■ **ASSIGNED TASK**: Would you please transcribe, exactly as written, the lines of the entries below starting at the one that holds "histopathology image exhibits" and ending at the one that holds "cells are negative", both included?

(Stored data entries)
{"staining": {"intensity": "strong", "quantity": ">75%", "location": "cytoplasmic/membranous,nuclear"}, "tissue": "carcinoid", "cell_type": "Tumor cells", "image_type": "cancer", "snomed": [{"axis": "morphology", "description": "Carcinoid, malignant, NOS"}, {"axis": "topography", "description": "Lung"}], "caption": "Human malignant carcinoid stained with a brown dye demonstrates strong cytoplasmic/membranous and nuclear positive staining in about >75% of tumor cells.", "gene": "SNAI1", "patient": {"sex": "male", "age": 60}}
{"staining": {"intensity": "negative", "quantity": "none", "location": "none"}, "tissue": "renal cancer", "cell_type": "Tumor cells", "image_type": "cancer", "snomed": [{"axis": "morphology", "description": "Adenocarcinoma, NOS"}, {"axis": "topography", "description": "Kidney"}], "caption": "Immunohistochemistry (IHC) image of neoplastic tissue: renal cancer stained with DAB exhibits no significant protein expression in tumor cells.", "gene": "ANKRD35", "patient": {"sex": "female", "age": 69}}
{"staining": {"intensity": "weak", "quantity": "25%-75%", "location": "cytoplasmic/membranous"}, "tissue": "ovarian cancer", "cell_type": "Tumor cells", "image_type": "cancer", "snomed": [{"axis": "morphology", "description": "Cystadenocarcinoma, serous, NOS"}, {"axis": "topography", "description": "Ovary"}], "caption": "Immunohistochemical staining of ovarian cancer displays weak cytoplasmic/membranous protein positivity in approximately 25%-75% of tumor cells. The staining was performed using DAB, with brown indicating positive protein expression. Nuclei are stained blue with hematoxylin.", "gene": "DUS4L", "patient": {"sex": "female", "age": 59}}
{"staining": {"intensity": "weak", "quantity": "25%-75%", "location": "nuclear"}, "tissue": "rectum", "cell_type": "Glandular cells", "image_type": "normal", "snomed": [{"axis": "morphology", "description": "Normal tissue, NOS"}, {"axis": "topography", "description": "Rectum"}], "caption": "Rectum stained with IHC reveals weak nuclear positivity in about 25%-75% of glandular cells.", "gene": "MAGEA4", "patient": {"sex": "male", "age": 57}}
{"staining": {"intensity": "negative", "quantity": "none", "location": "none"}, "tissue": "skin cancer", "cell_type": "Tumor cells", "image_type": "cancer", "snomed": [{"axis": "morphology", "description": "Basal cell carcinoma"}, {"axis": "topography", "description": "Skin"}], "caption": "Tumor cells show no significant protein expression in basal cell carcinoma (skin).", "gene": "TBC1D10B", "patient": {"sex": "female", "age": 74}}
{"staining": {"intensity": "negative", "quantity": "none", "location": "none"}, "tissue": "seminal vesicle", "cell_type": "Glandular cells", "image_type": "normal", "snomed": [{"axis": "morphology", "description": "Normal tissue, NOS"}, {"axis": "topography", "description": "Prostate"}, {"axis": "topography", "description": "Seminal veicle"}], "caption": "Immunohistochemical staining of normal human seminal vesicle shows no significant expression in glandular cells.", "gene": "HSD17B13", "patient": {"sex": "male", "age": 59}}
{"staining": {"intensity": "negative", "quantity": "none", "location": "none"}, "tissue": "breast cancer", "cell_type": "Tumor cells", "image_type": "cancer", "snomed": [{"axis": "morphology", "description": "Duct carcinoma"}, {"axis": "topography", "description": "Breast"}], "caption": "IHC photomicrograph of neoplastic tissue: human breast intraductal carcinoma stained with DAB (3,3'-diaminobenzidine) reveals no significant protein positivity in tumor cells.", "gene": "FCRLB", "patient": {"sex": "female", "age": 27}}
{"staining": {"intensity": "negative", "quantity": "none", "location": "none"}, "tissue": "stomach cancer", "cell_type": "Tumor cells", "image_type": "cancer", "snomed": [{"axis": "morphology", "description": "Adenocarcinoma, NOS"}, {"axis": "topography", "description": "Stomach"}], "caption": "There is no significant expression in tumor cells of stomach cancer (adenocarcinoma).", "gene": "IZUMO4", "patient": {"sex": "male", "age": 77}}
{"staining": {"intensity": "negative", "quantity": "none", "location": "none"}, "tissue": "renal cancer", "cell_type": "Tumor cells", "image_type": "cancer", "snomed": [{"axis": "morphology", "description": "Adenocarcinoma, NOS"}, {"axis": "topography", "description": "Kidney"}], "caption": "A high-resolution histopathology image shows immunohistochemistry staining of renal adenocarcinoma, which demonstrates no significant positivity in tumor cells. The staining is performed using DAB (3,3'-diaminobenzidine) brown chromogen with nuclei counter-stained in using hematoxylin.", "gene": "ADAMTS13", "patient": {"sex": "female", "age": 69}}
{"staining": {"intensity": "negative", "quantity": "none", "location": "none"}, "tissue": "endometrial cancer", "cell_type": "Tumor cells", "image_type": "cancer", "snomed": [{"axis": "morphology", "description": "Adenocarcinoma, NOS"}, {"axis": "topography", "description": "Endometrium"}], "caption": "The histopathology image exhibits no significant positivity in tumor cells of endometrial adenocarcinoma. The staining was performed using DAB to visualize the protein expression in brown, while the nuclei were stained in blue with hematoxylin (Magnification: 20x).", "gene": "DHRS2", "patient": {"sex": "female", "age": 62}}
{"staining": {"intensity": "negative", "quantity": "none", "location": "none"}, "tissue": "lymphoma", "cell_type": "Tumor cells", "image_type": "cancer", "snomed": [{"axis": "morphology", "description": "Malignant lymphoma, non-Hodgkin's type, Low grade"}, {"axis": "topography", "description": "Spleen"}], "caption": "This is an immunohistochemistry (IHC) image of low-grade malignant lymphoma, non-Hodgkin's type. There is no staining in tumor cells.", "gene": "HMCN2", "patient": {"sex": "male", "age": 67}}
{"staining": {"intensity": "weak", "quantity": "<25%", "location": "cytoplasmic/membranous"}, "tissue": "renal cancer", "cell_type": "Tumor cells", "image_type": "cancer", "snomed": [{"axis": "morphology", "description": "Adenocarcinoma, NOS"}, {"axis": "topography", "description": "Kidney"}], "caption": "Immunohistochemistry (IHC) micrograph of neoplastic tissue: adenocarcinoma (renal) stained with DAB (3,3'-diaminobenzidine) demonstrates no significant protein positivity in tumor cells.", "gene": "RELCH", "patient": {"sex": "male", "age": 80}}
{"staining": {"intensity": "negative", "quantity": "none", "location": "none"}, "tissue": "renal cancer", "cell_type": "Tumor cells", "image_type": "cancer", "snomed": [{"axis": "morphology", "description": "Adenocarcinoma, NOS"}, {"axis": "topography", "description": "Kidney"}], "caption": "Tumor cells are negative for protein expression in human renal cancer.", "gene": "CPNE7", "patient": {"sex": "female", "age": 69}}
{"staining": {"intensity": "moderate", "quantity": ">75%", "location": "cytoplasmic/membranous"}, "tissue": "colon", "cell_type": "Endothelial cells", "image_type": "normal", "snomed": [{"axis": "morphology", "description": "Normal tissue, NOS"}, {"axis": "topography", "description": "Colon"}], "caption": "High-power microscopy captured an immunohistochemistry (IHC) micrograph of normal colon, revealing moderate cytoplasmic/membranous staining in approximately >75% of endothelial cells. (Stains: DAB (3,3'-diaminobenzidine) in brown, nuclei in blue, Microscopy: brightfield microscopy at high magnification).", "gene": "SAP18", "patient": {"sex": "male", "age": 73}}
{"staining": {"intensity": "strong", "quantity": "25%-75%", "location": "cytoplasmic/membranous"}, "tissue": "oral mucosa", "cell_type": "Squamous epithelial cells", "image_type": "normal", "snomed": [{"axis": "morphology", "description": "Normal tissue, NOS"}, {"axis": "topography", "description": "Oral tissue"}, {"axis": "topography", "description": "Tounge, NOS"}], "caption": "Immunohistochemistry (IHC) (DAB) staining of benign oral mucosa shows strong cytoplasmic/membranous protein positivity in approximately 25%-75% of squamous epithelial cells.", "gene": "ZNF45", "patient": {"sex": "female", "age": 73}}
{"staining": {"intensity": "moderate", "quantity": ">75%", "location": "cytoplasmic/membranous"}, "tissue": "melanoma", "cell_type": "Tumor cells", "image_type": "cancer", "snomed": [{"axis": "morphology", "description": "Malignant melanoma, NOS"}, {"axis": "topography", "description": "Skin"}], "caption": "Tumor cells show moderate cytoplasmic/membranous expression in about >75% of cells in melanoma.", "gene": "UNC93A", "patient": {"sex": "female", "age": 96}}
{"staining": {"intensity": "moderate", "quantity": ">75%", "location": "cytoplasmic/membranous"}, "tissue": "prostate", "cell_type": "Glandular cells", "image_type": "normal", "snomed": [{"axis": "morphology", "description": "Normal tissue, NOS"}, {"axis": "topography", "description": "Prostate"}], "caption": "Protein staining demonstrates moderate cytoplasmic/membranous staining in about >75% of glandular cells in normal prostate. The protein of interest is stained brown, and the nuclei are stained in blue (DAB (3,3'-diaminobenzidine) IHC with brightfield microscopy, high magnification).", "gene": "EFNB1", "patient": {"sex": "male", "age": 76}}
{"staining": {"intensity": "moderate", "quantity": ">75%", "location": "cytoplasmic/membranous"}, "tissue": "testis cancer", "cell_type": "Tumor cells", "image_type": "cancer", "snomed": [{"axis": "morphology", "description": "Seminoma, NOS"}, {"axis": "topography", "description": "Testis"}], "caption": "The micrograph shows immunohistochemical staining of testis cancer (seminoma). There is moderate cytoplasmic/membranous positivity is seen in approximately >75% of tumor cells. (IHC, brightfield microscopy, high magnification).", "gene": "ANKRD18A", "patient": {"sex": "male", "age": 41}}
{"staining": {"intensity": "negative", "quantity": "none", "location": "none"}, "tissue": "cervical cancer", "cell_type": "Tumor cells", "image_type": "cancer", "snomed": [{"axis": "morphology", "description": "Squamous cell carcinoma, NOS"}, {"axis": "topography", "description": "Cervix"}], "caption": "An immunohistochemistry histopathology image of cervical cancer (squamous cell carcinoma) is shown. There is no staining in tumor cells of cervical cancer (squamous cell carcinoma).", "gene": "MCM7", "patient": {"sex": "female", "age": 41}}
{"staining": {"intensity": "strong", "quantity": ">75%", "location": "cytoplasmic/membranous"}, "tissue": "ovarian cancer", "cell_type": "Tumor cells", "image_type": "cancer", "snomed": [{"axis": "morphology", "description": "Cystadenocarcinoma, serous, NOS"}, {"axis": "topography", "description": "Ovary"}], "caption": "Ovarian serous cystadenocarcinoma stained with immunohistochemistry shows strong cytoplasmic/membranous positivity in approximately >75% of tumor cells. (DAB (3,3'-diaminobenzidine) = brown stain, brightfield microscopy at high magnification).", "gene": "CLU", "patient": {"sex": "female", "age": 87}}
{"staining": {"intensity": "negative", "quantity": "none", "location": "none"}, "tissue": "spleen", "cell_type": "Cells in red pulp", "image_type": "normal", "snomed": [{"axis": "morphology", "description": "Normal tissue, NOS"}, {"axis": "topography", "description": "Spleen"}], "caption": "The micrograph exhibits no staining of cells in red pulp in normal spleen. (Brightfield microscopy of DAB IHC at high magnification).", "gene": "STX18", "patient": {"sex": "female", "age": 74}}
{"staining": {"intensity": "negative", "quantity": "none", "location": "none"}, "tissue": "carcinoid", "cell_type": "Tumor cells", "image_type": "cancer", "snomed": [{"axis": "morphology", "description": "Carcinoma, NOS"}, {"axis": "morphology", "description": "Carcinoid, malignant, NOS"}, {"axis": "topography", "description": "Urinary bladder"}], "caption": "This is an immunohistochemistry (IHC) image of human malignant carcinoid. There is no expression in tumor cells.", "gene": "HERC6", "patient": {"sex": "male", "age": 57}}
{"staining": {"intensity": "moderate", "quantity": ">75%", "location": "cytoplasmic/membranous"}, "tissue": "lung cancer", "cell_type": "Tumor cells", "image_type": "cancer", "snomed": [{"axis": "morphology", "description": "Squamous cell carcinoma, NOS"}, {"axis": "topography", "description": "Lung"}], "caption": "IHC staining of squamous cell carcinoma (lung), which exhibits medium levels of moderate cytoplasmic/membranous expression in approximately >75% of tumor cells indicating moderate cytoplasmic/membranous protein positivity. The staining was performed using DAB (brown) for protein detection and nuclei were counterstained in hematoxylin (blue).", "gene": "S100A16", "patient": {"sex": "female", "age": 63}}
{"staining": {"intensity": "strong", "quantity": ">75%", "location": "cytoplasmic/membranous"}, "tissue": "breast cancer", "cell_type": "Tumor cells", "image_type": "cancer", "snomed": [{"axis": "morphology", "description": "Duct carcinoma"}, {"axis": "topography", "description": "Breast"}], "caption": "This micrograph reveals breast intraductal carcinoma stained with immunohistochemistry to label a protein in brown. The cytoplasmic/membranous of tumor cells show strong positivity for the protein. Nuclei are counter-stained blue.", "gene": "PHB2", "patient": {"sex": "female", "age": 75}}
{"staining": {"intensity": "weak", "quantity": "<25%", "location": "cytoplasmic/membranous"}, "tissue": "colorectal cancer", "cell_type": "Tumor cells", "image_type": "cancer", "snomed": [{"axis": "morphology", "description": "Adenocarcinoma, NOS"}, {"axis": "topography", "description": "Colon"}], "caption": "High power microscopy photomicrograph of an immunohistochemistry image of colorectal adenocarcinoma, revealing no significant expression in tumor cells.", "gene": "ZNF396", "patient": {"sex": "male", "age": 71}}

■ **WRITTEN RESPONSE**:
{"staining": {"intensity": "negative", "quantity": "none", "location": "none"}, "tissue": "endometrial cancer", "cell_type": "Tumor cells", "image_type": "cancer", "snomed": [{"axis": "morphology", "description": "Adenocarcinoma, NOS"}, {"axis": "topography", "description": "Endometrium"}], "caption": "The histopathology image exhibits no significant positivity in tumor cells of endometrial adenocarcinoma. The staining was performed using DAB to visualize the protein expression in brown, while the nuclei were stained in blue with hematoxylin (Magnification: 20x).", "gene": "DHRS2", "patient": {"sex": "female", "age": 62}}
{"staining": {"intensity": "negative", "quantity": "none", "location": "none"}, "tissue": "lymphoma", "cell_type": "Tumor cells", "image_type": "cancer", "snomed": [{"axis": "morphology", "description": "Malignant lymphoma, non-Hodgkin's type, Low grade"}, {"axis": "topography", "description": "Spleen"}], "caption": "This is an immunohistochemistry (IHC) image of low-grade malignant lymphoma, non-Hodgkin's type. There is no staining in tumor cells.", "gene": "HMCN2", "patient": {"sex": "male", "age": 67}}
{"staining": {"intensity": "weak", "quantity": "<25%", "location": "cytoplasmic/membranous"}, "tissue": "renal cancer", "cell_type": "Tumor cells", "image_type": "cancer", "snomed": [{"axis": "morphology", "description": "Adenocarcinoma, NOS"}, {"axis": "topography", "description": "Kidney"}], "caption": "Immunohistochemistry (IHC) micrograph of neoplastic tissue: adenocarcinoma (renal) stained with DAB (3,3'-diaminobenzidine) demonstrates no significant protein positivity in tumor cells.", "gene": "RELCH", "patient": {"sex": "male", "age": 80}}
{"staining": {"intensity": "negative", "quantity": "none", "location": "none"}, "tissue": "renal cancer", "cell_type": "Tumor cells", "image_type": "cancer", "snomed": [{"axis": "morphology", "description": "Adenocarcinoma, NOS"}, {"axis": "topography", "description": "Kidney"}], "caption": "Tumor cells are negative for protein expression in human renal cancer.", "gene": "CPNE7", "patient": {"sex": "female", "age": 69}}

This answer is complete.